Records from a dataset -

= Beginning of Section =

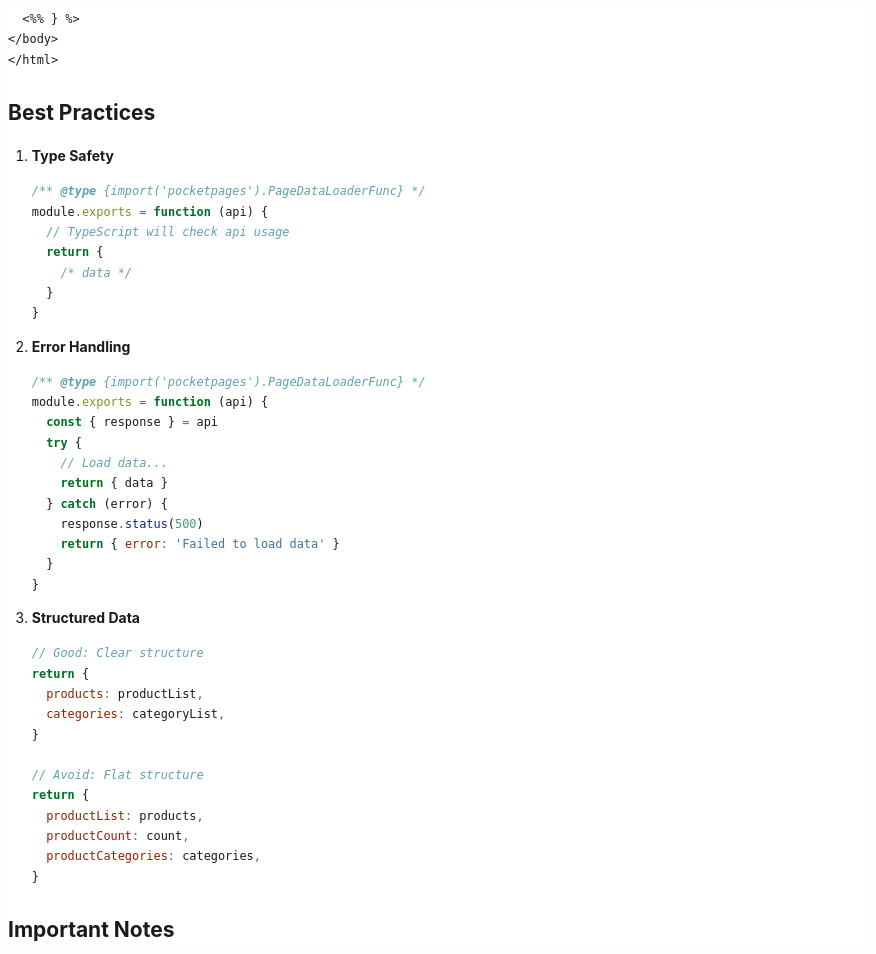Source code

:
 ```ejs
  <%% } %>
</body>
</html>
```

## Best Practices

1. **Type Safety**

   ```javascript
   /** @type {import('pocketpages').PageDataLoaderFunc} */
   module.exports = function (api) {
     // TypeScript will check api usage
     return {
       /* data */
     }
   }
   ```

2. **Error Handling**

   ```javascript
   /** @type {import('pocketpages').PageDataLoaderFunc} */
   module.exports = function (api) {
     const { response } = api
     try {
       // Load data...
       return { data }
     } catch (error) {
       response.status(500)
       return { error: 'Failed to load data' }
     }
   }
   ```

3. **Structured Data**

   ```javascript
   // Good: Clear structure
   return {
     products: productList,
     categories: categoryList,
   }

   // Avoid: Flat structure
   return {
     productList: products,
     productCount: count,
     productCategories: categories,
   }
   ```

## Important Notes

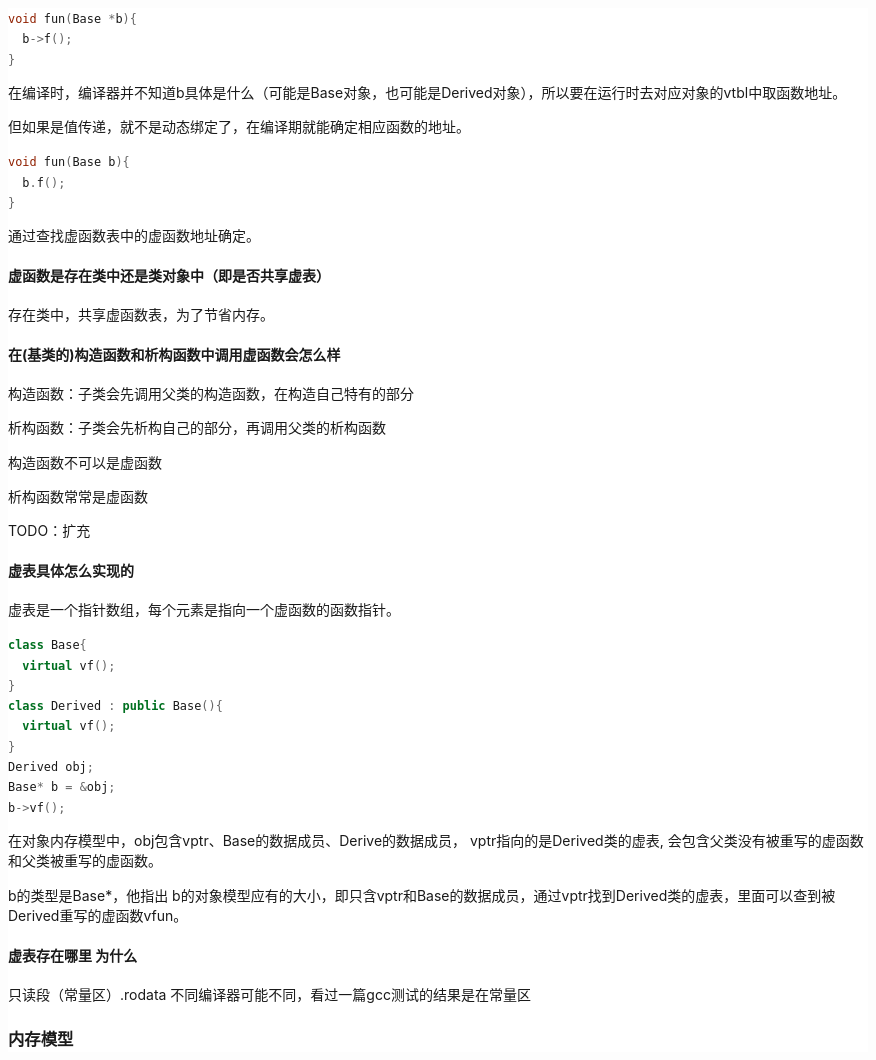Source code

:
 ```cpp
void fun(Base *b){
  b->f();
}
```

在编译时，编译器并不知道b具体是什么（可能是Base对象，也可能是Derived对象），所以要在运行时去对应对象的vtbl中取函数地址。

但如果是值传递，就不是动态绑定了，在编译期就能确定相应函数的地址。

```cpp
void fun(Base b){
  b.f();
}
```

通过查找虚函数表中的虚函数地址确定。

#### **虚函数是存在类中还是类对象中（即是否共享虚表）**

存在类中，共享虚函数表，为了节省内存。

#### **在(基类的)构造函数和析构函数中调用虚函数会怎么样**

构造函数：子类会先调用父类的构造函数，在构造自己特有的部分

析构函数：子类会先析构自己的部分，再调用父类的析构函数

构造函数不可以是虚函数

析构函数常常是虚函数

TODO：扩充

#### 虚表具体怎么实现的

虚表是一个指针数组，每个元素是指向一个虚函数的函数指针。

```cpp
class Base{
  virtual vf();
}
class Derived : public Base(){
  virtual vf();
}
Derived obj;
Base* b = &obj;
b->vf();
```

在对象内存模型中，obj包含vptr、Base的数据成员、Derive的数据成员， vptr指向的是Derived类的虚表, 会包含父类没有被重写的虚函数和父类被重写的虚函数。

b的类型是Base*，他指出 b的对象模型应有的大小，即只含vptr和Base的数据成员，通过vptr找到Derived类的虚表，里面可以查到被Derived重写的虚函数vfun。

#### 虚表存在哪里 为什么

只读段（常量区）.rodata 不同编译器可能不同，看过一篇gcc测试的结果是在常量区

### 内存模型
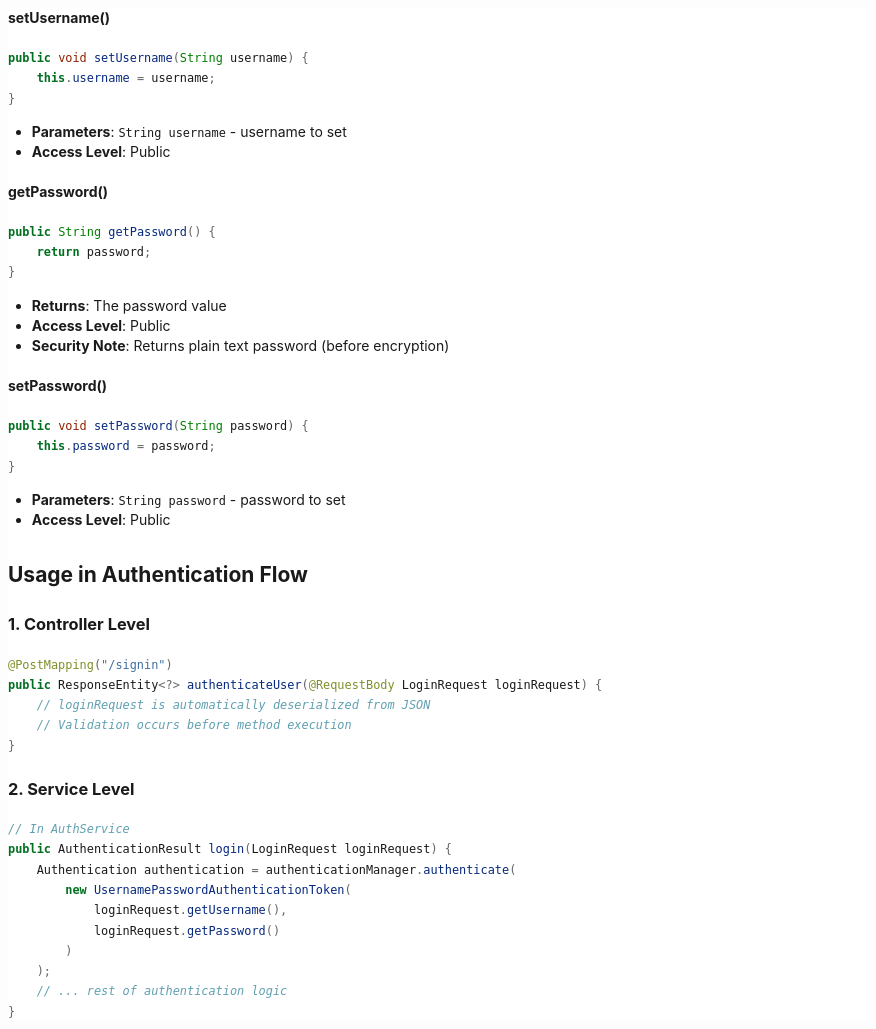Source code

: #### setUsername()
```java
public void setUsername(String username) {
    this.username = username;
}
```
- **Parameters**: `String username` - username to set
- **Access Level**: Public

#### getPassword()
```java
public String getPassword() {
    return password;
}
```
- **Returns**: The password value
- **Access Level**: Public
- **Security Note**: Returns plain text password (before encryption)

#### setPassword()
```java
public void setPassword(String password) {
    this.password = password;
}
```
- **Parameters**: `String password` - password to set
- **Access Level**: Public

## Usage in Authentication Flow

### 1. Controller Level
```java
@PostMapping("/signin")
public ResponseEntity<?> authenticateUser(@RequestBody LoginRequest loginRequest) {
    // loginRequest is automatically deserialized from JSON
    // Validation occurs before method execution
}
```

### 2. Service Level
```java
// In AuthService
public AuthenticationResult login(LoginRequest loginRequest) {
    Authentication authentication = authenticationManager.authenticate(
        new UsernamePasswordAuthenticationToken(
            loginRequest.getUsername(),
            loginRequest.getPassword()
        )
    );
    // ... rest of authentication logic
}
```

= End of Section =

WORK REQUEST - Repeat the data above exactly, images excluded.

ANSWER FOR THIS EXERCISE -
Source code

:
 ```ejs
  <%% } %>
</body>
</html>
```

## Best Practices

1. **Type Safety**

   ```javascript
   /** @type {import('pocketpages').PageDataLoaderFunc} */
   module.exports = function (api) {
     // TypeScript will check api usage
     return {
       /* data */
     }
   }
   ```

2. **Error Handling**

   ```javascript
   /** @type {import('pocketpages').PageDataLoaderFunc} */
   module.exports = function (api) {
     const { response } = api
     try {
       // Load data...
       return { data }
     } catch (error) {
       response.status(500)
       return { error: 'Failed to load data' }
     }
   }
   ```

3. **Structured Data**

   ```javascript
   // Good: Clear structure
   return {
     products: productList,
     categories: categoryList,
   }

   // Avoid: Flat structure
   return {
     productList: products,
     productCount: count,
     productCategories: categories,
   }
   ```

## Important Notes

Source code

:
 ```cpp
void fun(Base *b){
  b->f();
}
```

在编译时，编译器并不知道b具体是什么（可能是Base对象，也可能是Derived对象），所以要在运行时去对应对象的vtbl中取函数地址。

但如果是值传递，就不是动态绑定了，在编译期就能确定相应函数的地址。

```cpp
void fun(Base b){
  b.f();
}
```

通过查找虚函数表中的虚函数地址确定。

#### **虚函数是存在类中还是类对象中（即是否共享虚表）**

存在类中，共享虚函数表，为了节省内存。

#### **在(基类的)构造函数和析构函数中调用虚函数会怎么样**

构造函数：子类会先调用父类的构造函数，在构造自己特有的部分

析构函数：子类会先析构自己的部分，再调用父类的析构函数

构造函数不可以是虚函数

析构函数常常是虚函数

TODO：扩充

#### 虚表具体怎么实现的

虚表是一个指针数组，每个元素是指向一个虚函数的函数指针。

```cpp
class Base{
  virtual vf();
}
class Derived : public Base(){
  virtual vf();
}
Derived obj;
Base* b = &obj;
b->vf();
```

在对象内存模型中，obj包含vptr、Base的数据成员、Derive的数据成员， vptr指向的是Derived类的虚表, 会包含父类没有被重写的虚函数和父类被重写的虚函数。

b的类型是Base*，他指出 b的对象模型应有的大小，即只含vptr和Base的数据成员，通过vptr找到Derived类的虚表，里面可以查到被Derived重写的虚函数vfun。

#### 虚表存在哪里 为什么

只读段（常量区）.rodata 不同编译器可能不同，看过一篇gcc测试的结果是在常量区

### 内存模型
Source code

: #### setUsername()
```java
public void setUsername(String username) {
    this.username = username;
}
```
- **Parameters**: `String username` - username to set
- **Access Level**: Public

#### getPassword()
```java
public String getPassword() {
    return password;
}
```
- **Returns**: The password value
- **Access Level**: Public
- **Security Note**: Returns plain text password (before encryption)

#### setPassword()
```java
public void setPassword(String password) {
    this.password = password;
}
```
- **Parameters**: `String password` - password to set
- **Access Level**: Public

## Usage in Authentication Flow

### 1. Controller Level
```java
@PostMapping("/signin")
public ResponseEntity<?> authenticateUser(@RequestBody LoginRequest loginRequest) {
    // loginRequest is automatically deserialized from JSON
    // Validation occurs before method execution
}
```

### 2. Service Level
```java
// In AuthService
public AuthenticationResult login(LoginRequest loginRequest) {
    Authentication authentication = authenticationManager.authenticate(
        new UsernamePasswordAuthenticationToken(
            loginRequest.getUsername(),
            loginRequest.getPassword()
        )
    );
    // ... rest of authentication logic
}
```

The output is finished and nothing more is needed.